Dog friendly rating – 5/5. Another walk with no livestock or stiles, and as an added bonus the river is accessible in places for dogs to have a paddle. Just keep an eye out in some places for drops, and also be mindful of letting dogs run around corners out of sight – the paths here can be narrow and twisty, and you don’t want your dog taking out an unsuspecting stranger as they barrel around a corner.
Scallastle River Trail
The next day dawned bright and blustery, with intermittent heavy showers and a rather chilly wind. Geared up with our winter hats on, we set off to do another route from our Pocket Mountains guide at nearby Scallastle Woods. At just shy of 5km we were confident that we could get around the walk in the dry window forecast, and even if we did get caught in the rain, at least we wouldn’t be out in it for too long.

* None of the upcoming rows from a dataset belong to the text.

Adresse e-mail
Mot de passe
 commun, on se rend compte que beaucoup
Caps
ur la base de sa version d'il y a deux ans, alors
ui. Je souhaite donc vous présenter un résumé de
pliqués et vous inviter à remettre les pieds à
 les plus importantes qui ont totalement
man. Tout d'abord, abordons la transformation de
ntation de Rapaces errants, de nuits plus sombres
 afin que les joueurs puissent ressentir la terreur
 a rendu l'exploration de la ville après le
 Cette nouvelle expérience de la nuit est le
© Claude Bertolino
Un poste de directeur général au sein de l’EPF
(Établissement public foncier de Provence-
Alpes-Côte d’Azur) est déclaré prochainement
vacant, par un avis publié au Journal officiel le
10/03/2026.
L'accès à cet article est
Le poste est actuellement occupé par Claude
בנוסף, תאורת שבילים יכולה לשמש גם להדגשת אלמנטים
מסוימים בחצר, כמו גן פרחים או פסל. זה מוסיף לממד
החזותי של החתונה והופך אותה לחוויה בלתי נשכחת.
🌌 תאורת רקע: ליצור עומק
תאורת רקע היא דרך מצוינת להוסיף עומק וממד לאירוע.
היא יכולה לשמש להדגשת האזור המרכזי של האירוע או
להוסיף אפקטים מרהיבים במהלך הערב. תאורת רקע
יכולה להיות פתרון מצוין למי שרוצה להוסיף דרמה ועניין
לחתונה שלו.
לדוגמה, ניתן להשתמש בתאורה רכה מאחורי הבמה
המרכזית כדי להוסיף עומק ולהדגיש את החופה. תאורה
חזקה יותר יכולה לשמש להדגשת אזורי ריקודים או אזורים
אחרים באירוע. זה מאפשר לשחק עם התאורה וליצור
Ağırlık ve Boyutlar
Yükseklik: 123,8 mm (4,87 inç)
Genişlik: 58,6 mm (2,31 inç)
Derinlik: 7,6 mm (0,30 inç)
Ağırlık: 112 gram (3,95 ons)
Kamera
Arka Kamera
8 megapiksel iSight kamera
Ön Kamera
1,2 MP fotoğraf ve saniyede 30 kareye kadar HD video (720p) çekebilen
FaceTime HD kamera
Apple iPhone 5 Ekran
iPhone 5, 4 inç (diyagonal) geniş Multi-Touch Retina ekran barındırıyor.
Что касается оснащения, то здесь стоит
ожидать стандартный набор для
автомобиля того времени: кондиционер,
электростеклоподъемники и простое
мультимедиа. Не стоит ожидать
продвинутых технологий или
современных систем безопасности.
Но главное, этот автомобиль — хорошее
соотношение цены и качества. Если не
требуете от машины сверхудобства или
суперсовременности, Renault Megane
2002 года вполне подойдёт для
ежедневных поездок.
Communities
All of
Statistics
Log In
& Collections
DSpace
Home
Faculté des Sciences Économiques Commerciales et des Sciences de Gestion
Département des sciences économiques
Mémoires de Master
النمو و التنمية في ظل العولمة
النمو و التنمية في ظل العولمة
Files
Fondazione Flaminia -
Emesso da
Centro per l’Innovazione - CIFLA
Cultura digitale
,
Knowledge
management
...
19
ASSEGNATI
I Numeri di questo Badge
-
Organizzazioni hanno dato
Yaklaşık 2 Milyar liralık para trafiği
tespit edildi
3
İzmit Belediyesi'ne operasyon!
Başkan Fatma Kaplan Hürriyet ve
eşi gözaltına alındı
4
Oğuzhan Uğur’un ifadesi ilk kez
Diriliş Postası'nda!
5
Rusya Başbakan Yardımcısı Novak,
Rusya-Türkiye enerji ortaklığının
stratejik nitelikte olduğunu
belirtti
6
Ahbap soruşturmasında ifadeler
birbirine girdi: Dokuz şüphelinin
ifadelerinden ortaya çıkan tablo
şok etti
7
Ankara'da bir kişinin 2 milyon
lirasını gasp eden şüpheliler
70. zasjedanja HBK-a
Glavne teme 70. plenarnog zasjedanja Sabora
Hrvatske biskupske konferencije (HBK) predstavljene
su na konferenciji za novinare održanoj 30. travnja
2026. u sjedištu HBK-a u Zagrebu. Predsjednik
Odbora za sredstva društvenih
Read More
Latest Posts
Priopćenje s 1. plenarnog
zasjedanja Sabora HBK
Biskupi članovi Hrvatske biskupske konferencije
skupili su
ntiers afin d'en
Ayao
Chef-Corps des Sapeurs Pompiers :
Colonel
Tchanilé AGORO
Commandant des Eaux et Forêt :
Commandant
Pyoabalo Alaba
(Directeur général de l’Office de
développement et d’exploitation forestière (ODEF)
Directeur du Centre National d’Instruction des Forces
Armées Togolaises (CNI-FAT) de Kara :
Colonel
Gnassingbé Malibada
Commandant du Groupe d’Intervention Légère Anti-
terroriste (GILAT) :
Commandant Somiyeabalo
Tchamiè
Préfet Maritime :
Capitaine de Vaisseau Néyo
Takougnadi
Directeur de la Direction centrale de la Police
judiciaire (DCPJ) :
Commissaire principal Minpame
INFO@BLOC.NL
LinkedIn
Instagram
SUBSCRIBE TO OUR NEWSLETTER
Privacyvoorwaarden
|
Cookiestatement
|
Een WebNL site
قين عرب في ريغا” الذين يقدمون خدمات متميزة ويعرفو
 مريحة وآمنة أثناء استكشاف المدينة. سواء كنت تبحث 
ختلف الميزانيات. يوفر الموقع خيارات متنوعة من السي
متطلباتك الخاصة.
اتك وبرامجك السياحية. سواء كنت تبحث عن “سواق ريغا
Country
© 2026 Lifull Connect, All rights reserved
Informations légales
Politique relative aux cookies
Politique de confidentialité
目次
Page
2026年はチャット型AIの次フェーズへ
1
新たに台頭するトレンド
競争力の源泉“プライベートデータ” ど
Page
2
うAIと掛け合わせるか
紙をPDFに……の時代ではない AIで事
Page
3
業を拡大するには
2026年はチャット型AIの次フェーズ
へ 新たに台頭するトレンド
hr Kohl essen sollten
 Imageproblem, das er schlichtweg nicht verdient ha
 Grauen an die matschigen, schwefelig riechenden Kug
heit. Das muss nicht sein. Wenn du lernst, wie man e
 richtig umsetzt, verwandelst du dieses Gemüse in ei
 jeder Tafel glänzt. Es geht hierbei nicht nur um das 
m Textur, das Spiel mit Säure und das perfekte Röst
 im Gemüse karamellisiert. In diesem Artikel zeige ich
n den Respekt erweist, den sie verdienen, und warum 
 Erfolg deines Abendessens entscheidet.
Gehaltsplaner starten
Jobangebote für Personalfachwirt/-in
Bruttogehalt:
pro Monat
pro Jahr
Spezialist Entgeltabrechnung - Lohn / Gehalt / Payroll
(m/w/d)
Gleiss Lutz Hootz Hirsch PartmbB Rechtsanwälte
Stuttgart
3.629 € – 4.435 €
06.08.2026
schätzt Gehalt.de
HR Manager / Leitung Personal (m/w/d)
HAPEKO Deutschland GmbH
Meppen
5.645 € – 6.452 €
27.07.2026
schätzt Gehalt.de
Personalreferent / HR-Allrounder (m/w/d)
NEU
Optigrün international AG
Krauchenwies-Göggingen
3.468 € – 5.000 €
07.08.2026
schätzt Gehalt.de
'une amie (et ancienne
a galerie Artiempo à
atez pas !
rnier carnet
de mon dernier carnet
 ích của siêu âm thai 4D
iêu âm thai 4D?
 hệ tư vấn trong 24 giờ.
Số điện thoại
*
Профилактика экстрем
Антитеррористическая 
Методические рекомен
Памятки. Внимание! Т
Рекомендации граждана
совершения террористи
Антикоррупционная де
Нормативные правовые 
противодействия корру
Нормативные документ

There is free parking at the start of the walk, just off the A849 by the Scallastle sign. When I got out of the car to put my boots on I was immediately mobbed by midges (Sam sensibly had put his on at the cottage and therefore got to stay safely in the car while I faffed around). They were so awful I almost suggested abandoning the walk, but happily they disappeared as soon as we set off walking – the trees around the car park had sheltered them from the wind, but most of the tracks on this walk are quite open and a good breeze can blow through. Phew!
The start and end of this walk are predominantly through trees, but there is a lovely loop at the halfway point where the trees thin and you get some very nice views of the river and back towards the coast. The path does get rockier and more uneven here, as well as climbing steeply in a few places, but it’s nothing too prolonged and should be manageable for most people. And we managed to get all the way around before it started raining – but only just!
Dog friendly rating – 5/5. This is another great dog walk where there were no stiles or livestock, and we were able to have Coal off-lead all the way. It was also very quiet – we didn’t see a single other person.